Promoting the Heritage
Zemlinsky and Posterity / II

„My time will come after my death” 
Zemlinsky to his wife Louise

Louise Zemlinsky had to experience a further shattering stroke of fate after the death of her brother and her husband. In 1945 she was informed in a telegram that her mother and aunt had most probably been murdered in a concentration camp.

Left completely to her own devices she made attempts already during the 1940s to promote Zemlinsky's works in the music world but the response was discouraging. From 1945 she again lived in New York and devoted herself entirely to singing and painting. It was not until the late 1960s, when Zemlinsky was gradually being rediscovered, that her husband's legacy increasingly became her principal task in life. Until a highly advanced age she committed herself to ensuring that the research and performance of his music, especially regarding copyright matters, had a serious basis and created a widespread impact. She was given considerable help by the Austrian Cultural Institute and its director at the time Peter Marboe. He also ensured that in 1985 at Louise's request Zemlinsky's urn was transferred to Austria and interred in an honorary grave in Vienna's Central Cemetery.

However, the main focus of interest was the need to provide long-term security in the form of an institution for promoting his heritage. Louise donated a considerable sum of money to the College of Music at the University of Cincinnati. The donation was used to set up a composition and instrumental competition both bearing Zemlinsky's name and which have been organised since the 1990s at this institute where Walter Levin, a great admirer of Zemlinsky, taught for many years. Nevertheless the most important initiative taken by Louise was the setting up of the Alexander Zemlinsky Foundation at the Society of the Friends of Music in Vienna that was founded in 1989 using a large donation from her funds.

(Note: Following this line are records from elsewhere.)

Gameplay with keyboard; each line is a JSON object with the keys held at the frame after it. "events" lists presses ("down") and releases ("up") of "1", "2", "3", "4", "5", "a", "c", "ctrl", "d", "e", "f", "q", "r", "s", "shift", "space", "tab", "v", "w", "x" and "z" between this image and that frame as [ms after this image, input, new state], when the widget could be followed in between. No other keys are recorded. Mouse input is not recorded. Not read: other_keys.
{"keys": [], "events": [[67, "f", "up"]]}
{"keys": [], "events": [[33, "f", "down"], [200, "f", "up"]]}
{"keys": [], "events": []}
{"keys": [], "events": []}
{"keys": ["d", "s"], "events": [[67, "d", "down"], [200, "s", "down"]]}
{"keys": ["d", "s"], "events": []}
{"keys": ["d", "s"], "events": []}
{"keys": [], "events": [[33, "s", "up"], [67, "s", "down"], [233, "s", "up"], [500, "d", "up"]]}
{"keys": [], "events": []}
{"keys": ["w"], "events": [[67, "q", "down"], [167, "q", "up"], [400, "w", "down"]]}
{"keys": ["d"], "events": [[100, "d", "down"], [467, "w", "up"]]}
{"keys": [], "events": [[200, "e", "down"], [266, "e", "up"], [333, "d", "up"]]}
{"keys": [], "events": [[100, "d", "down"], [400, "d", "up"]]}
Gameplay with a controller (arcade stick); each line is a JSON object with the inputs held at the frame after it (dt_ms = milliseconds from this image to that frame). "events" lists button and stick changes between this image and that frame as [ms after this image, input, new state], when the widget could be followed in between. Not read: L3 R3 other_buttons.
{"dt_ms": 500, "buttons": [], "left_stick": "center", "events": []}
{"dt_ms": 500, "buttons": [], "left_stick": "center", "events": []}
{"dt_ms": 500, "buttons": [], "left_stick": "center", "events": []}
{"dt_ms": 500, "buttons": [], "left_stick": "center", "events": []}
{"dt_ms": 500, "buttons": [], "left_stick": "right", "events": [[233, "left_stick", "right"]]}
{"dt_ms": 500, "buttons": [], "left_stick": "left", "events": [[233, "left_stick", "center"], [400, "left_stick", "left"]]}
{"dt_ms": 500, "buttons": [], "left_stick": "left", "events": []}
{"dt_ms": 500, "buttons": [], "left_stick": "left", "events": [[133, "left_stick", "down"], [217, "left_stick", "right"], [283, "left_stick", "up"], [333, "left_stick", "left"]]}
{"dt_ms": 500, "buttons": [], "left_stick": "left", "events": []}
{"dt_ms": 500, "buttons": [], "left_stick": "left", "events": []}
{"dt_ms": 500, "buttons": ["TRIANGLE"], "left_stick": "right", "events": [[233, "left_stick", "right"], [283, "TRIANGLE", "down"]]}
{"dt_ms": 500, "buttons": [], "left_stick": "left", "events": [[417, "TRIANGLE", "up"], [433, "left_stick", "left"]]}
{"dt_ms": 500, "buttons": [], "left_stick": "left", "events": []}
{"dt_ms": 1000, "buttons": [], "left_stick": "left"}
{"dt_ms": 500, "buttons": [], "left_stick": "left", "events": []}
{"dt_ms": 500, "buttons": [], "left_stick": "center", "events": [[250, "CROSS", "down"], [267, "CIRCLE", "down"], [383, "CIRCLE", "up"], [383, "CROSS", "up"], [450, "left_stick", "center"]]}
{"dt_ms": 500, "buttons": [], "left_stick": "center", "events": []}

The purpose of the foundation, whose chairman is Peter Dannenberg, is to "promote and disseminate the works of Alexander Zemlinsky as well as to analyse his life, his impact and his works". Members of the Foundation Committee also include Gerd Albrecht, Thomas Angyan, Christoph von Dohnányi, James Levine, Peter Marboe and Peter Ruzicka.

Louise died in 1992 in New York. All the rights to Zemlinsky's music were transferred to the foundation. Throughout his life Vienna did not make things easy for Zemlinsky. Now, fifty years after his death, his heritage has at least „found its logical home” (Peter Marboe).